July 30, 2018 - Stacey Sacco
Watch Your Words

When I was about twelve, my family took a vacation to Baltimore, MD. I have always loved maps, so when my parents picked up their AAA Triptik (please tell me you are old enough to remember what these are), they got an extra for me. I would study the map, plan our route and follow along as we drove past little dots of towns and exit signs. Before the digital revolution of GPS, I reveled in a map unfolded on my lap with the lines leading us exactly where we wanted to be.

As we approached Baltimore, my parents were discussing the route and I piped up from the backseat with my own idea. As a twelve-year-old from a small town, I had no clue that the reason there are interstates that circle large cities is because traffic is unbearable inside that loop. I didn’t know when rush hour started or ended. I had no concept of how big a city with 600,000 people really is. But I did know what my map said and I trusted it completely.

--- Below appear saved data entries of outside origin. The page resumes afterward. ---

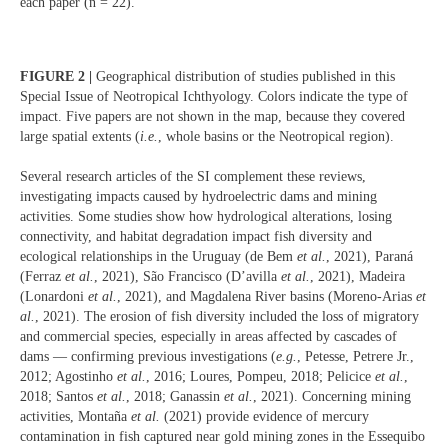
each paper (n = 22).
FIGURE 2 |
Geographical distribution of studies published in this
Special Issue of Neotropical Ichthyology. Colors indicate the type of
impact. Five papers are not shown in the map, because they covered
large spatial extents (
i.e.
, whole basins or the Neotropical region).
Several research articles of the SI complement these reviews,
investigating impacts caused by hydroelectric dams and mining
activities. Some studies show how hydrological alterations, losing
connectivity, and habitat degradation impact fish diversity and
ecological relationships in the Uruguay (de Bem
et al.
, 2021), Paraná
(Ferraz
et al.
, 2021), São Francisco (D’avilla
et al.
, 2021), Madeira
(Lonardoni
et al.
, 2021), and Magdalena River basins (Moreno-Arias
et
al.
, 2021). The erosion of fish diversity included the loss of migratory
and commercial species, especially in areas affected by cascades of
dams — confirming previous investigations (
e.g.
, Petesse, Petrere Jr.,
2012; Agostinho
et al.
, 2016; Loures, Pompeu, 2018; Pelicice
et al.
,
2018; Santos
et al.
, 2018; Ganassin
et al.
, 2021). Concerning mining
activities, Montaña
et al.
(2021) provide evidence of mercury
contamination in fish captured near gold mining zones in the Essequibo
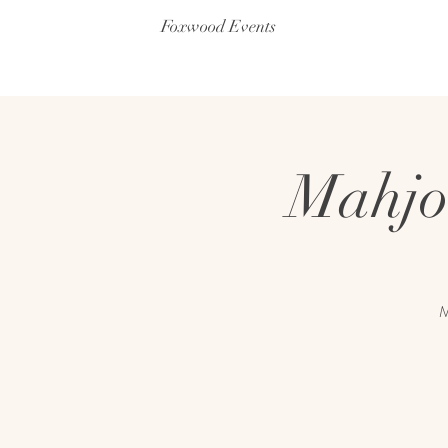
Foxwood Events
Mahjo
M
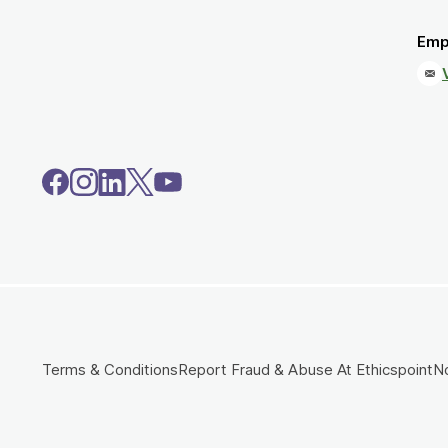
Emp
Terms & Conditions
Report Fraud & Abuse At Ethicspoint
No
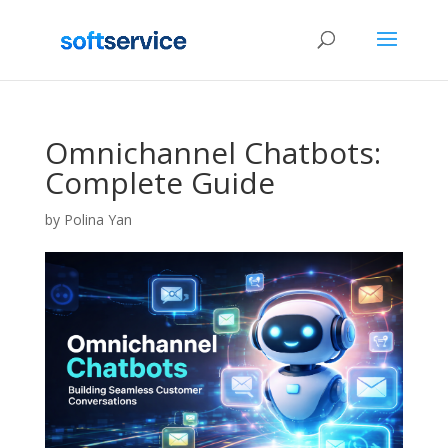
Omnichannel Chatbots:
Complete Guide
by
Polina Yan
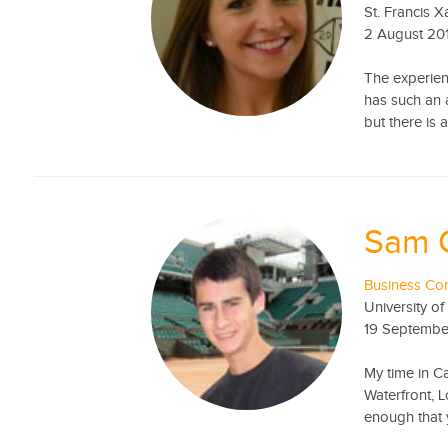
St. Francis X
2 August 20
The experien
has such an 
but there is
Sam 
Business Con
University of
19 Septembe
My time in Ca
Waterfront, L
enough that y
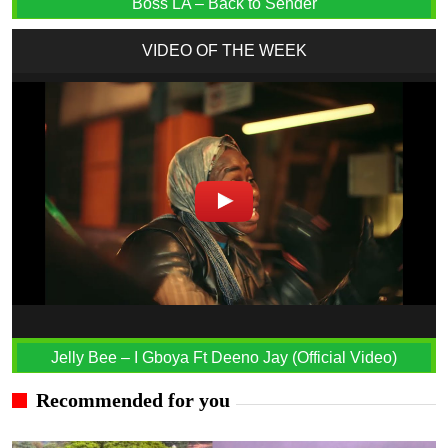
Boss LA – Back to Sender
VIDEO OF THE WEEK
Jelly Bee – I Gboya Ft Deeno Jay (Official Video)
Recommended for you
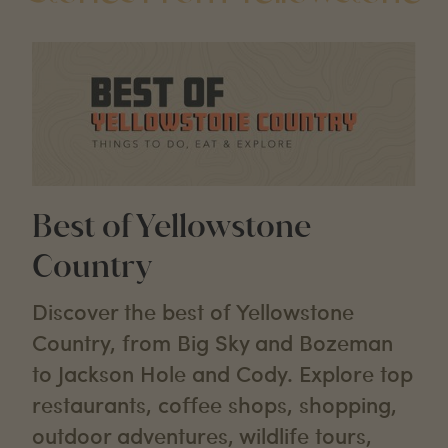
Best of Yellowstone
Country
Discover the best of Yellowstone
Country, from Big Sky and Bozeman
to Jackson Hole and Cody. Explore top
restaurants, coffee shops, shopping,
outdoor adventures, wildlife tours,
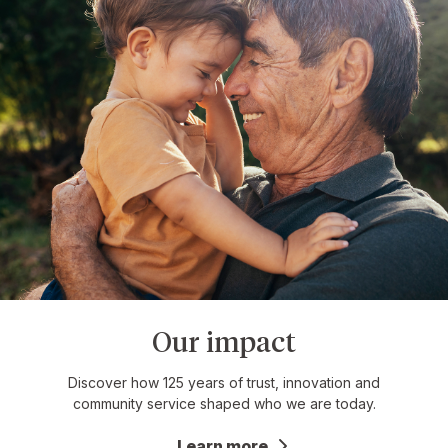
Our impact
Discover how 125 years of trust, innovation and
community service shaped who we are today.
Learn more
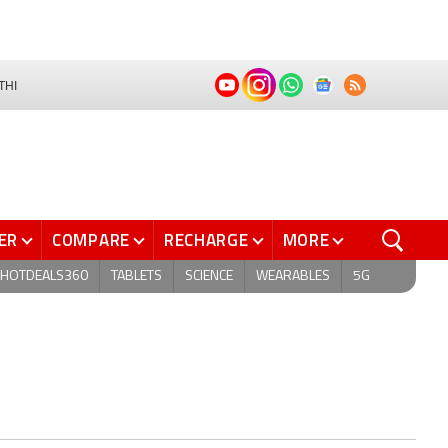
THI
ER
COMPARE
RECHARGE
MORE
HOTDEALS360
TABLETS
SCIENCE
WEARABLES
5G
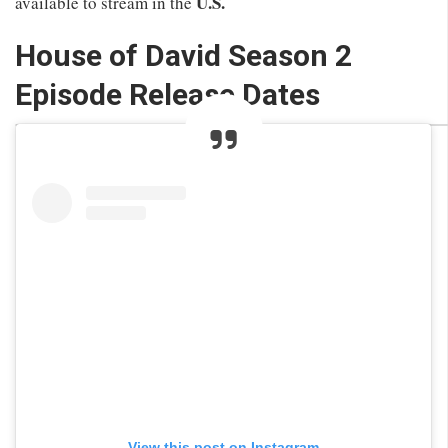
U.S.
available to stream in the
House of David Season 2
Episode Release Dates
View this post on Instagram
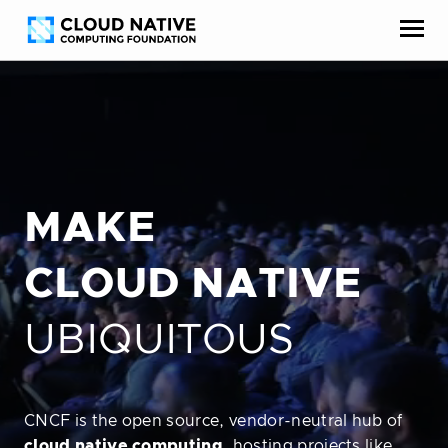
Skip
Accessibility
to
help
content
MAKE
CLOUD NATIVE
UBIQUITOUS
CNCF is the open source, vendor-neutral hub of
cloud native computing
, hosting projects like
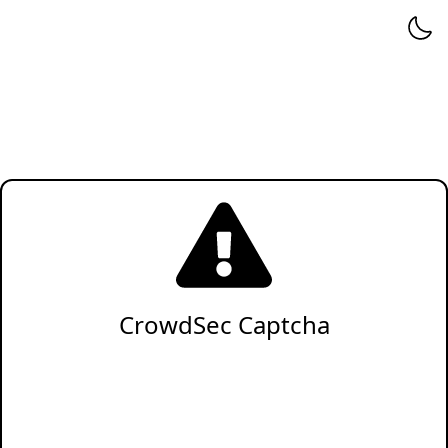
CrowdSec Captcha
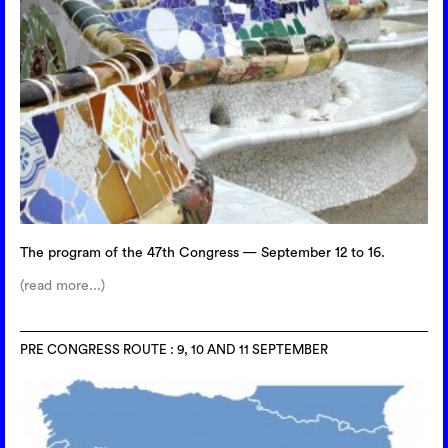
The program of the 47th Congress — September 12 to 16.
(read more...)
PRE CONGRESS ROUTE : 9, 10 AND 11 SEPTEMBER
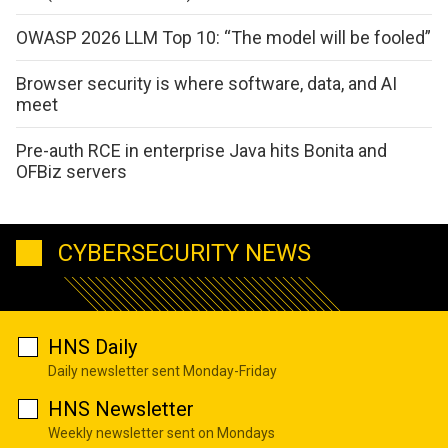
OWASP 2026 LLM Top 10: “The model will be fooled”
Browser security is where software, data, and AI
meet
Pre-auth RCE in enterprise Java hits Bonita and
OFBiz servers
CYBERSECURITY NEWS
HNS Daily
Daily newsletter sent Monday-Friday
HNS Newsletter
Weekly newsletter sent on Mondays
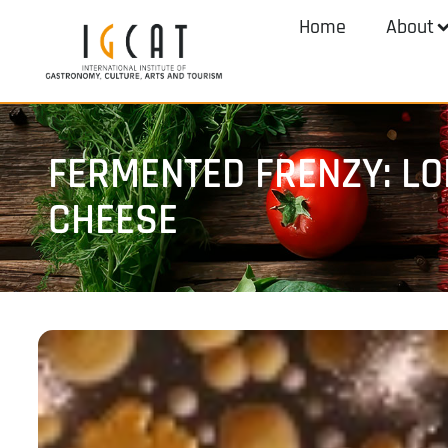
Home
About
FERMENTED FRENZY: L
CHEESE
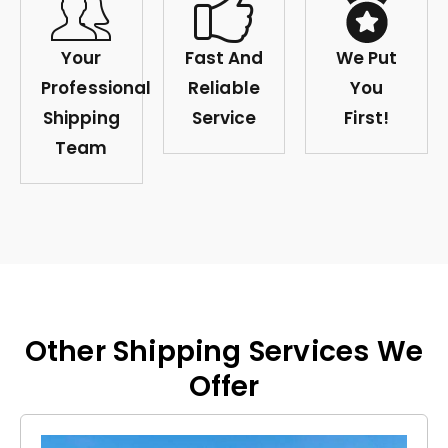
Your
Fast And
We Put
Professional
Reliable
You
Shipping
Service
First!
Team
Other Shipping Services We
Offer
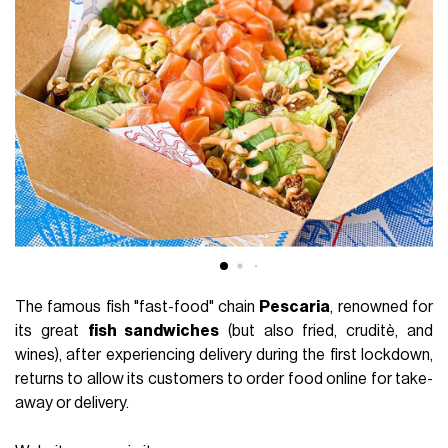
The famous fish "fast-food" chain
Pescaria
, renowned for
its great
fish sandwiches
(but also fried, cruditè, and
wines), after experiencing delivery during the first lockdown,
returns to allow its customers to order food online for take-
away or delivery.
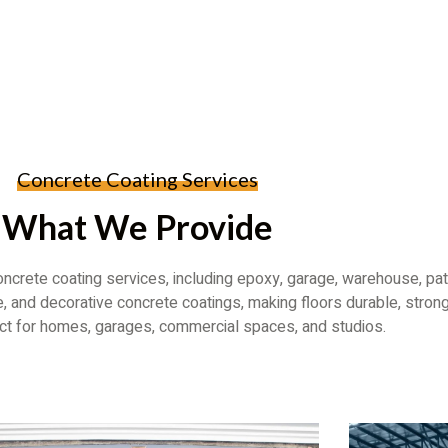
Concrete Coating Services
What We Provide
ncrete coating services, including epoxy, garage, warehouse, pat
, and decorative concrete coatings, making floors durable, strong
ect for homes, garages, commercial spaces, and studios.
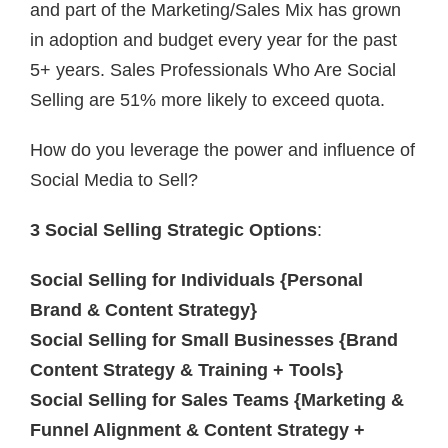
and part of the Marketing/Sales Mix has grown
in adoption and budget every year for the past
5+ years. Sales Professionals Who Are Social
Selling are 51% more likely to exceed quota.
How do you leverage the power and influence of
Social Media to Sell?
3 Social Selling Strategic Options
:
Social Selling for Individuals {Personal
Brand & Content Strategy}
Social Selling for Small Businesses {Brand
Content Strategy & Training + Tools}
Social Selling for Sales Teams {Marketing &
Funnel Alignment & Content Strategy +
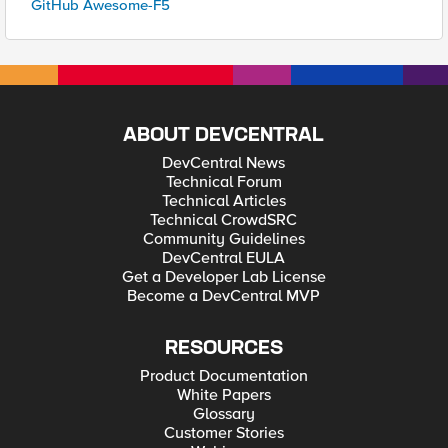
GitHub Awesome-F5
ABOUT DEVCENTRAL
DevCentral News
Technical Forum
Technical Articles
Technical CrowdSRC
Community Guidelines
DevCentral EULA
Get a Developer Lab License
Become a DevCentral MVP
RESOURCES
Product Documentation
White Papers
Glossary
Customer Stories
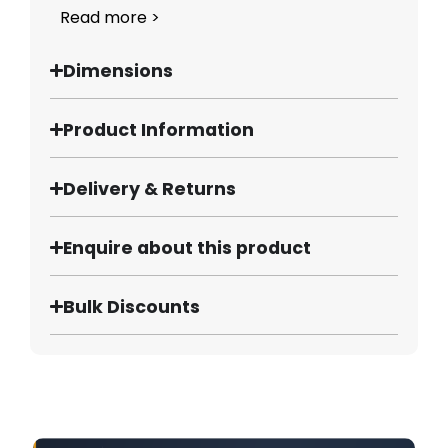
Read more >
Dimensions
Product Information
Delivery & Returns
Enquire about this product
Bulk Discounts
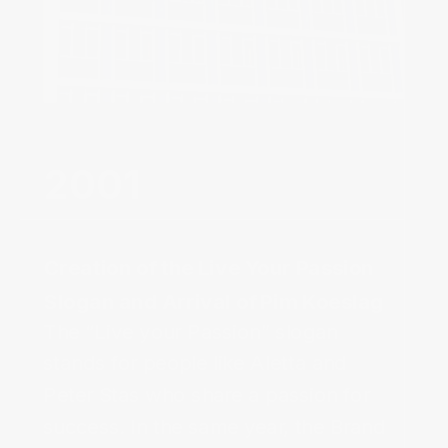
2001‌
Creation of the Live Your Passion 
Slogan and Arrival of Pim Koeslag
The “Live your Passion” slogan
stands for people like Aletta and
Peter Stas who share a passion for
success. In the same year, the Brand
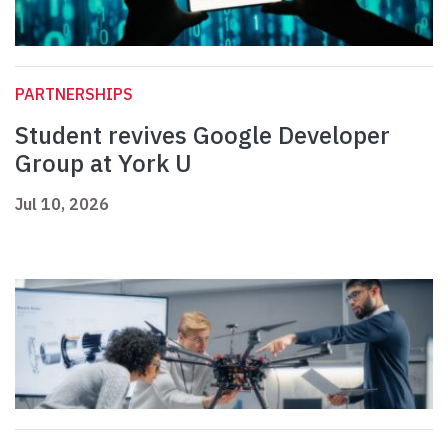
PARTNERSHIPS
Student revives Google Developer
Group at York U
Jul 10, 2026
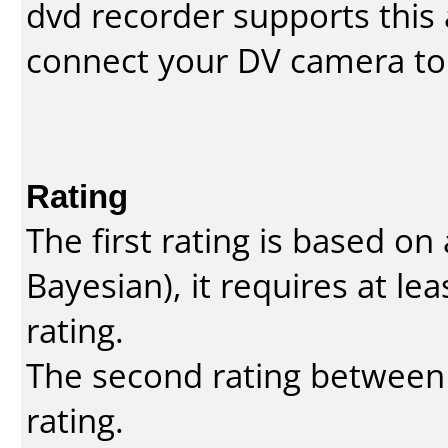
dvd recorder supports this a
connect your DV camera to 
Rating
The first rating is based o
Bayesian
), it requires at l
rating.
The second rating between t
rating.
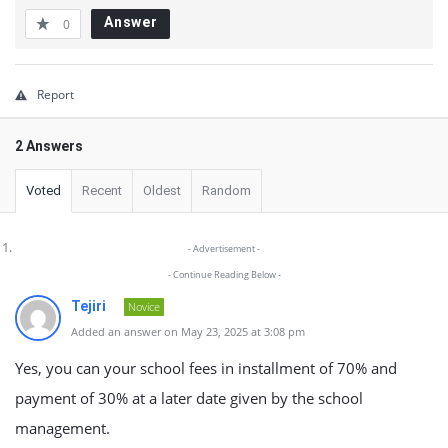
Answer
0
Report
2 Answers
Voted
Recent
Oldest
Random
- Advertisement -
- Continue Reading Below -
Tejiri
Novice
Added an answer on May 23, 2025 at 3:08 pm
Yes, you can your school fees in installment of 70% and
payment of 30% at a later date given by the school
management.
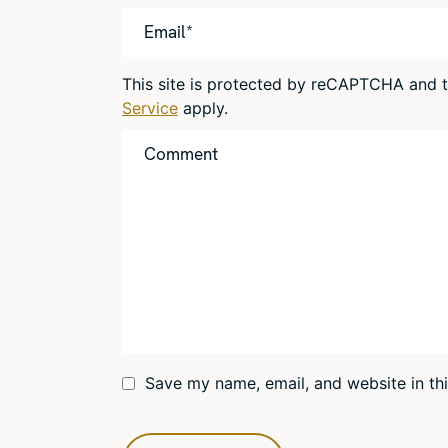
This site is protected by reCAPTCHA and
Service
apply.
Save my name, email, and website in th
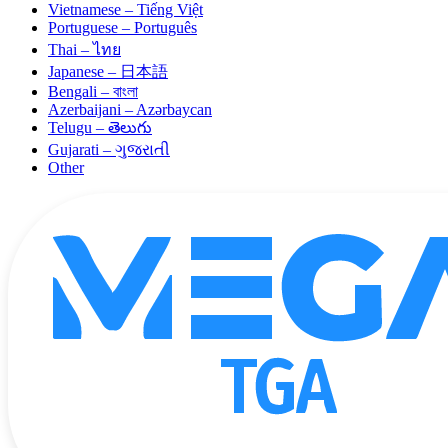
Vietnamese – Tiếng Việt
Portuguese – Português
Thai – ไทย
Japanese – 日本語
Bengali – বাংলা
Azerbaijani – Azərbaycan
Telugu – తెలుగు
Gujarati – ગુજરાતી
Other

And for some reason, my parents chose to trust me just as much. My dad said, “Let’s go Stacey’s way.” I navigated each turn and on-ramp as we found out hotel. We didn’t get lost and I don’t remember too much traffic (although I’m sure my mom, who was driving, was not quite as confident). As I stood triumphantly at the correct corner in the middle of a city I had never seen, my parents congratulated me. They gave me power and the confidence through that act of giving up control and handing it over to a growing child. I still remember that day and that feeling of accomplishment.

I wonder if I am giving my kids similar tools. Am I using my words to create confidence and self-worth? Have I found a balance of challenging them and giving them autonomy, even when it affects the rest of the family? As Matthias reaches the age where he is stuck between wanting to be a kid and be taken care of and wanting to be an adult and make all his own decision, I want to be giving him the skills to find his way, with the rest of us following behind cheering him on.

I’ve put him in activities where he has to navigate new relationships with peers and adults. I try to manage him less and less all the time. I’m afraid he will fail and fall and blame me for not protecting him from this struggle known as “growing up.” I really want him to have success after success, but I do know that only failure after failure helps him change and grow and make better decisions next time.

Each year they have to be a little more responsible and as parents we have to let go a little more of the kids we still see as our babies. It’s not so much a defined line of progression as it is hearing one of them speak up from the back seat that they have an idea they want to try. And those adventures sometimes take us way off our original path. Sometimes we are lost and frustrated and tired and hungry with no end in sight. May I have the patience to think before I react so I plant words of confidence instead of seeds of misery.